Eine Übersicht über die für Diagnostikzwecke vorhandenen humanen Gendatenbanken gab Dr. Thomas Bettecken (MPI für Psychiatrie). Er wies darauf hin, dass es keinen „One-Stop-Shop“ gibt, sondern dass immer in mehreren Datenbanken recherchiert werden muss. Ein Problem sei jedoch, dass sich viele Varianten bzw. Mutationen noch „in Auswertung“ befänden: Sie werden zwar verdächtigt, lassen sich aber noch nicht abschließend interpretieren und sind deshalb nicht in zur Diagnostik verwendeten Datenbanken verzeichnet. Die Zahl der Varianten „in Auswertung“ wachse zudem stark mit zunehmender Anwendung des Next-Generation-Sequencing (NGS).

Die nachhaltige Finanzierung einer solchen Datenbank sollte von Anfang an mit bedacht werden. Darauf wies Dr. Frank G. Schacherer (CTO Biobase GmbH) hin: „Die 10-Jahres-Überlebensrate von biomedizinischen Ressourcen liegt bei unter 30 Prozent.“ Bei allen Finanzierungsmodellen, sei insbesondere der Wert für den „Kunden“ – hier die Patienten, die humangenetische Beratung, Kliniker und Forscher – ausschlaggebend.
  

Rohstoff des 21. Jahrhunderts

„Daten sind der Rohstoff des 21. Jahrhunderts“ – mit dieser Aussage begann Prof. Dr. Ignaz Wessler (Arbeitskreis der medizinischen Ethikkommissionen) seinen Vortrag zum Thema „Ethische Fragen der Katalogisierung genomischer Varianten des Menschen“. Insbesondere diskutierte er das Problem der Zufallsbefunde bei NGS-Untersuchungen und wie mit der informationellen Selbstbestimmung der Patienten umzugehen sei.

Dr. Thilo Weichert (Unabhängiges Landeszentrum für Datenschutz Schleswig-Holstein) bewertete die Analyse, Katalogisierung und Nutzung genetischer Daten aus Sicht des Datenschutzes. Die Besonderheit genetischer Daten läge in ihrem hohen Re-Identifizierungsrisiko, so dass eine kontrollierte Datentreuhänderschaft und Pseudonymverwaltung zentrale Herausforderungen seien. Daher plädierte Weichert vor allen Dingen für Transparenz im Verfahren beim Aufbau einer solchen Datenbank und mahnte eine enge Begleitung einer solchen Initiative durch Datenschutzkompetenz an. 
  

Aufbau einer Datenbank zur Klärung von in limbo-Varianten wäre sinnvoll

In der anschließenden Podiumsdiskussion unter der Leitung von PD Dr. Arne Pfeufer (Helmholtz-Zentrum München) bestand Einigkeit, dass der Aufbau einer solchen Datenbank für Patienten mit seltenen Erkrankungen sehr wertvoll sein könnte. Weiterhin wurde klar, dass der Aufbau der Datenbank zwar in Deutschland starten sollte, auch um die spezifische deutsche Datenschutz- und Ethikgesetzgebung von Anfang an mit zu berücksichtigen, dass jedoch die nationale Ebene nicht ausreichend sei. Es wurde ausdrücklich betont, dass das Gendiagnostikgesetz einem solchen Datenbankkonzept nicht entgegenstehen würde.

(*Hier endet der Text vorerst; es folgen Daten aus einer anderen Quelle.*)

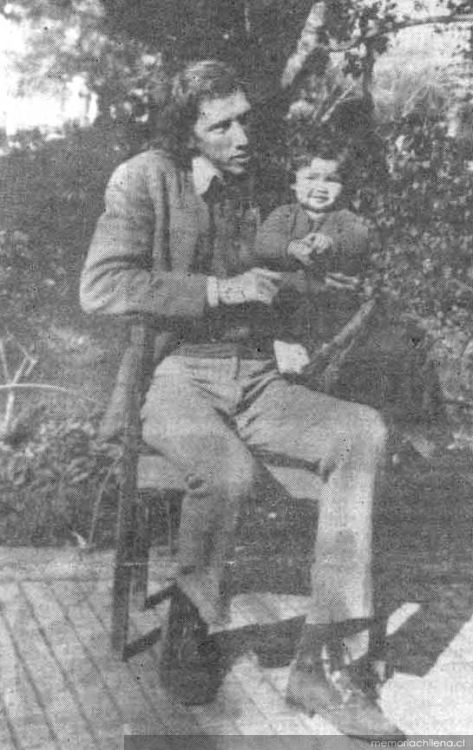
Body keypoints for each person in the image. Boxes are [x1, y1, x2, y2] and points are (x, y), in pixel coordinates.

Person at [80, 60, 403, 740]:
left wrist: (309, 297)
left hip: (255, 374)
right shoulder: (143, 178)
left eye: (244, 120)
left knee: (361, 431)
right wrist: (218, 291)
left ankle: (322, 661)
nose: (242, 136)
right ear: (185, 133)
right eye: (221, 126)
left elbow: (279, 274)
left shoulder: (254, 187)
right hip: (173, 377)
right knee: (224, 469)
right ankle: (192, 620)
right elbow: (103, 287)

Abschließend rief Prof. Dr. Michael Krawczak (Institut für Medizinische Informatik und Statistik des Universitätsklinikums Schleswig-Holstein/Vorstandsvorsitzender der TMF) die Teilnehmer des Workshops dazu auf, sich an der weiteren Entwicklung des Konzepts einer transitorischen nationalen Genotyp-Phänotyp-Datenbank zu beteiligen. Die TMF stehe bereit, eine solche Aktivität zu begleiten und sie gegebenenfalls um zusätzliche Anforderungen aus der NGS-gestützten Diagnostik und Forschung zu erweitern.

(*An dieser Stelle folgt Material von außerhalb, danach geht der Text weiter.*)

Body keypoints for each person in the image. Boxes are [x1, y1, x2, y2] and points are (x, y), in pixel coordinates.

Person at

Podiumsdiskussion TMF Workshop Jahrestagung der deutschen Gesellschaft für Humangenetik 2014

In der abschließenden Podiumsdiskussion bestand Einigkeit, dass der Aufbau einer solchen transitorischen Genotyp-Phänotyp-Datenbank für Patienten mit seltenen Erkrankungen sehr wertvoll sein könnte. An der Podiumsdiskussion nahmen teil (v.l.n.r.): Dr. Cornelia Zeidler (Medizinische Hochschule Hannover), Prof. Dr. Jörg Schmidtke (Medizinische Hochschule Hannover), Prof. Dr. Thomas Wienker (MPI für Molekulare Genetik,), Prof. Dr. André Reis (Universitätsklinikum Erlangen), PD Dr. Arne Pfeufer (Helmholtz-Zentrum München), Dr. Thilo Weichert (Unabhängiges Landeszentrum für Datenschutz Schleswig-Holstein), Dr. Frank G. Schacherer (CTO Biobase GmbH), Prof. Dr. Ignaz Wessler (Arbeitskreis medizinischer Ethikkommissionen). © TMF e.V.